* **本文**
-----
日本リーダーパワー史(801)ー『明治裏面史』★ 『「日清、日露戦争に勝利』した明治人のリーダーパワー、 リスク管理 、インテリジェンス⑰杉山茂丸の『伊藤博文を日露戦争開戦の死者第一号にする』
2017/05/04
日本リーダーパワー史(801)ー『明治裏面史』★
『 「日清、日露戦争に勝利』した明治人のリーダーパワー、
リスク管理 、インテリジェンス⑰
杉山茂丸の『伊藤を日露戦争開戦の死者第一号にする』
杉山其日庵(茂丸)著『山県元帥』(博文館 1925年)追録四六六貢以下に、「正真正銘真実である」として、その内幕を書いている。
『杉山は、桂に辞表を提出して葉山に引籠りをすすめて、桂もその通り実行してしまったが、それからは、さてどうしてよいか、皆目、見当がつかなかった。思案にくれてやや自棄気味になった杉山は、一夜、一杯飲んで、歌舞伎座へ立寄った。
芝居を見る気もなく、舞台も見ずに、ひっくりかえって天井を見つめて、あれやこれやと思案にふけっていた。そのうち、舞台がすこぶるやかましくなり、笛、太鼓も加わって何だか始まったらしいので、やおら身体を起して舞台を見ると、奴(やっこ)を踊っていた五代目菊五郎が、見る見る奴凧(奴だこ)になって、踊りながら天井に釣上っていった。
はたと妙案がうかんだ杉山は児玉のところへ飛んで行って話した。伊藤を奴凧にしようというのである』
『児玉もこれは妙案とばかり、直ちに実行に移して工作した結果、伊藤を枢密院議長という雲の上にまつり上げて、政友会からも手をひかせることになった。元老たちの取まとめは、山県が当ることになり、松方、大山、井上らに山県の案として出したところ、一も二もなく賛成した。
一方、猫の首に鈴をつける役を引受けた杉山は、伊藤を訪れて、その面前で、伊藤に枢密院議長受命の「承り書」を書かせた。伊藤は、それでは、政友会総裁の後任は誰にしようかと相談したので、杉山は西園寺公を推したところ、伊藤はすぐ西園寺を呼びにやり、これで西園寺の総裁就任の段取りが決まった。
そこで山県が参内して、あらかじめこのことを上奏し、七月六日には、あらためて、山県、松方がお召しを受けて御諮諭になり、伊藤の枢密院議長就任につき奏上し、天皇は二人に、桂慰留を命じられた。
-----
* **設問**
a - 本文で、杉山が「伊藤を奴凧にしよう」という案を思いついたきっかけは何ですか。一～三文で説明してください。
b - 本文にある「はたと妙案がうかんだ杉山は児玉のところへ飛んで行って話した。」という一文を英語に訳してください。
c - 本文から、「日本リーダーパワー史(801)ー『明治裏面史』★ 『「日清、日露戦争に勝利』した明治人のリーダーパワー、 リスク管理」で始まり「奴凧にしようというのである』」で終わる部分を、一字一句違えずに書き写してください。

* **記録データ**
-----
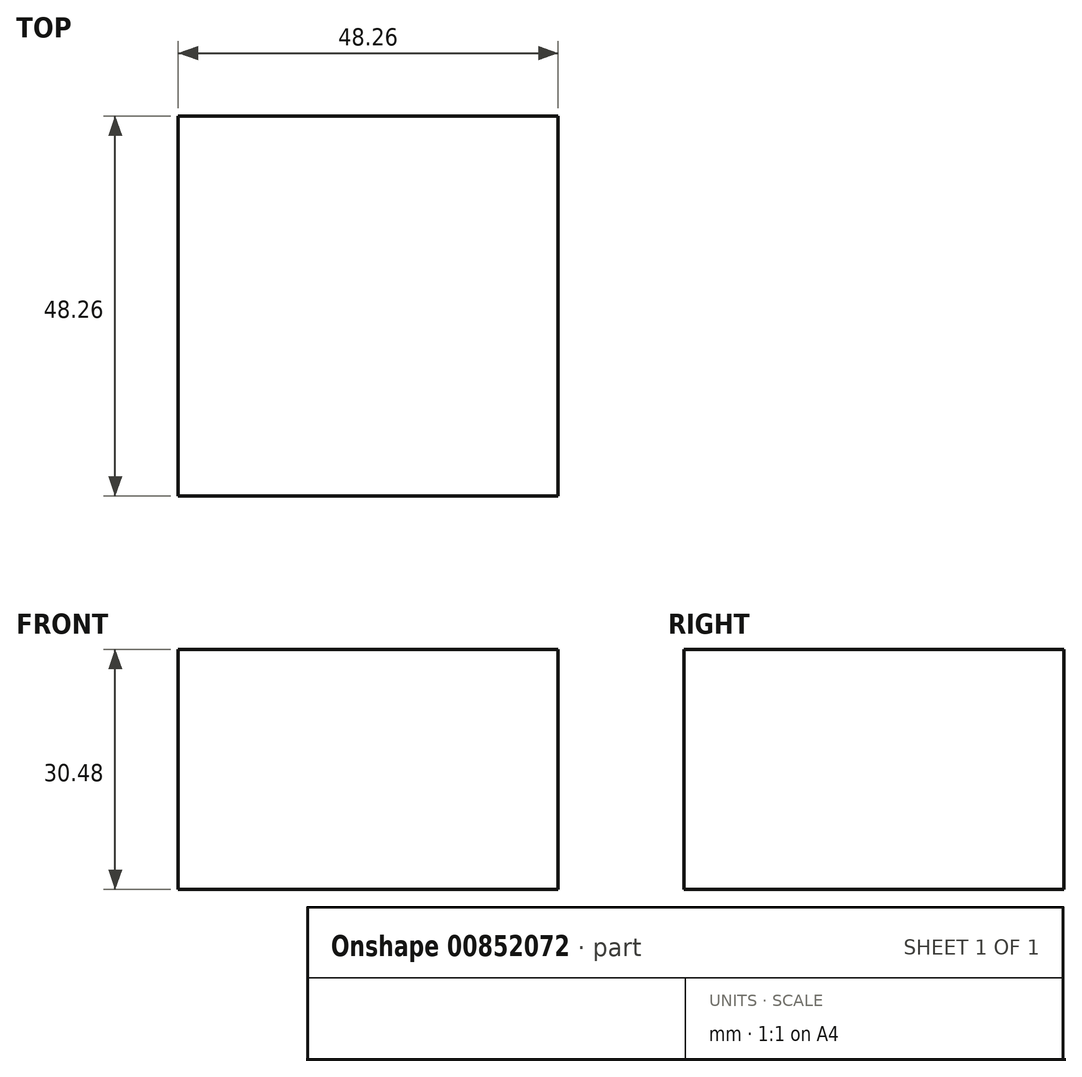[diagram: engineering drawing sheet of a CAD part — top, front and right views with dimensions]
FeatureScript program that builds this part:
-----
* **解答**
a - 杉山は歌舞伎座で、奴を踊っていた五代目菊五郎が見る見る奴凧になり、踊りながら天井に釣上っていくのを見ました。それを見てはたと妙案がうかび、伊藤を奴凧にしようと考えて児玉のところへ飛んで行きました。

b - Suddenly struck by a brilliant idea, Sugiyama rushed over to Kodama and told him about it.

c -
日本リーダーパワー史(801)ー『明治裏面史』★ 『「日清、日露戦争に勝利』した明治人のリーダーパワー、 リスク管理 、インテリジェンス⑰杉山茂丸の『伊藤博文を日露戦争開戦の死者第一号にする』
2017/05/04
日本リーダーパワー史(801)ー『明治裏面史』★
『 「日清、日露戦争に勝利』した明治人のリーダーパワー、
リスク管理 、インテリジェンス⑰
杉山茂丸の『伊藤を日露戦争開戦の死者第一号にする』
杉山其日庵(茂丸)著『山県元帥』(博文館 1925年)追録四六六貢以下に、「正真正銘真実である」として、その内幕を書いている。
『杉山は、桂に辞表を提出して葉山に引籠りをすすめて、桂もその通り実行してしまったが、それからは、さてどうしてよいか、皆目、見当がつかなかった。思案にくれてやや自棄気味になった杉山は、一夜、一杯飲んで、歌舞伎座へ立寄った。
芝居を見る気もなく、舞台も見ずに、ひっくりかえって天井を見つめて、あれやこれやと思案にふけっていた。そのうち、舞台がすこぶるやかましくなり、笛、太鼓も加わって何だか始まったらしいので、やおら身体を起して舞台を見ると、奴(やっこ)を踊っていた五代目菊五郎が、見る見る奴凧(奴だこ)になって、踊りながら天井に釣上っていった。
はたと妙案がうかんだ杉山は児玉のところへ飛んで行って話した。伊藤を奴凧にしようというのである』